>> BEGIN Page text

# Taumatawhakatangihangakoauaumaun<snip>



## Minnie_the_Minx (Apr 6, 2006)

Just wanted to beat a certain other poster


----------



## munkeeunit (Apr 6, 2006)

My previous fear about this war with the Welsh would it spill it's borders and steadily engulf every thread on urban in a war for ultimate thread supremacy.

I wasn't counting on the possibility that we all just get steadily more deranged, incoherent and bonkers, but given that it's Urban I should have guessed.


----------



## Minnie_the_Minx (Apr 6, 2006)

*and I'll stick Bangkok in as the world's longest place name*

Krung Thep Mahanakhon Amon Rattanakosin Mahinthara Ayuthaya Mahadilok Phop Noppharat Ratchathani Burirom Udomratchaniwet Mahasathan Amon Piman Awatan Sathit Sakkathattiya Witsanukam Prasit


----------



## MysteryGuest (Apr 6, 2006)

Dave.


----------



## munkeeunit (Apr 6, 2006)

MysteryGuest said:
			
		

> Dave.



Dave   

Dave what?


----------



## Bonfirelight (Apr 6, 2006)

> Taumatawhakatangihangakoauauotamateaturipukakapikimaungahoronukupokaiwhenuakitanata


that has fucked my browser royally. 

its made the frame too wide for the screen


----------



## Pieface (Apr 6, 2006)

Yeah - can a mod delete this one?

It's fucking up my screen!


----------



## editor (Apr 6, 2006)

Sorted!


----------



## Sunspots (Apr 6, 2006)

Does anybody remember that silly '70s record which featured a similar chant?

(*cough* 'Lone Ranger' by Quantum Jump *cough*)


----------



## munkeeunit (Apr 6, 2006)

Sunspots said:
			
		

> Does anybody remember that silly '70s record which featured a similar chant?
> 
> (*cough* 'Lone Ranger' by Quantum Jump *cough*)



The 70's we're filled with silly chants.

My childhood was one long silly chant.


----------



## Pieface (Apr 6, 2006)

editor said:
			
		

> Sorted!




That's better.  My thingies are aligned again.


----------



## Minnie_the_Minx (Apr 6, 2006)

I've been given the snip


----------



## Sunspots (Apr 6, 2006)

Minnie_the_Minx said:
			
		

> I've been given the snip



Ouch.


----------



## munkeeunit (Apr 6, 2006)

Minnie_the_Minx said:
			
		

> I've been given the snip



You're a bad Minnie_the_Minx clearly.


----------



## Minnie_the_Minx (Apr 6, 2006)

>> END Page text
>> BEGIN Record extracts

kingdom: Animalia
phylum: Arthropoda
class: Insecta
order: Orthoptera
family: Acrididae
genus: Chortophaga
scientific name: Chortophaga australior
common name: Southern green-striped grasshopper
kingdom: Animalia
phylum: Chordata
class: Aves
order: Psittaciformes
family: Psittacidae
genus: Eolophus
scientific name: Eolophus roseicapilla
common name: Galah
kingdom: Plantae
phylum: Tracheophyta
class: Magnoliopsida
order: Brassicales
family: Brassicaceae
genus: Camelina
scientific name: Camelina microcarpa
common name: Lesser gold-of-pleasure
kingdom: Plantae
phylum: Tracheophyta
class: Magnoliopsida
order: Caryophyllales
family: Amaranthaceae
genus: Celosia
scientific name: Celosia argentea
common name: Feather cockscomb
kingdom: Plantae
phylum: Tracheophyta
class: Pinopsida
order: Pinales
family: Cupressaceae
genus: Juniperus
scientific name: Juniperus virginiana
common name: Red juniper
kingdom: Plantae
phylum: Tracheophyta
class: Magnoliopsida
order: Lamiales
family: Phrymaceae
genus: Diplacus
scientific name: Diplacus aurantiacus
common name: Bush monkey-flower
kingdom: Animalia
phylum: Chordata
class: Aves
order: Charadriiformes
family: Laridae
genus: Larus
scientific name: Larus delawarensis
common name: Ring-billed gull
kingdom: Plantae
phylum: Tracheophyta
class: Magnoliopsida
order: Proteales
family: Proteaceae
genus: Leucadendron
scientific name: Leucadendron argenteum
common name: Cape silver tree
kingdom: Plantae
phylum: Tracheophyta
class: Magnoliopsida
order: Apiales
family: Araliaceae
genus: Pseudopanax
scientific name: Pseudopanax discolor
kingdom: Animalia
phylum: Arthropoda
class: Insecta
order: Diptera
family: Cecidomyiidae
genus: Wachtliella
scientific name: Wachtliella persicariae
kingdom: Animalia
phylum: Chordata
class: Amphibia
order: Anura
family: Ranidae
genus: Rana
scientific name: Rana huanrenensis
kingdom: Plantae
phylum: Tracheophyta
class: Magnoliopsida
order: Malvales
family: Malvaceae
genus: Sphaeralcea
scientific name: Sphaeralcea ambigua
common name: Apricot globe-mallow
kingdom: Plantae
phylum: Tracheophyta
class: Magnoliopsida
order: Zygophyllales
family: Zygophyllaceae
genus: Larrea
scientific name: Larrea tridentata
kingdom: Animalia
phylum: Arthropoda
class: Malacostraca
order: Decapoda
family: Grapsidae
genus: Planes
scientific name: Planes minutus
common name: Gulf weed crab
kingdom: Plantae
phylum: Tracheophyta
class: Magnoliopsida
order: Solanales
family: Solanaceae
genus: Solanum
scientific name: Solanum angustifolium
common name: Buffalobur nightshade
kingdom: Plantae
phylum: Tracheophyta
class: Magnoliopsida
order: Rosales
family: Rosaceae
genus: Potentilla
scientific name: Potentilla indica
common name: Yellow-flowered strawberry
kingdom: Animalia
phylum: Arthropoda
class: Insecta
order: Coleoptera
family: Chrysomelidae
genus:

>> END Record extracts

» **Exercises to complete**
A - In the thread, shorten the paragraph that begins "I wasn't counting on the possibility" while keeping its main facts.
B - Retype a passage of the thread: begin at the words "My previous fear" and stop after "should have guessed.".
These entries have no connection to the thread.

» **Answers by task**
A - The writer didn't expect everyone to grow steadily more deranged, incoherent and bonkers, but should have guessed it, given that it's Urban.

B -
My previous fear about this war with the Welsh would it spill it's borders and steadily engulf every thread on urban in a war for ultimate thread supremacy.

I wasn't counting on the possibility that we all just get steadily more deranged, incoherent and bonkers, but given that it's Urban I should have guessed.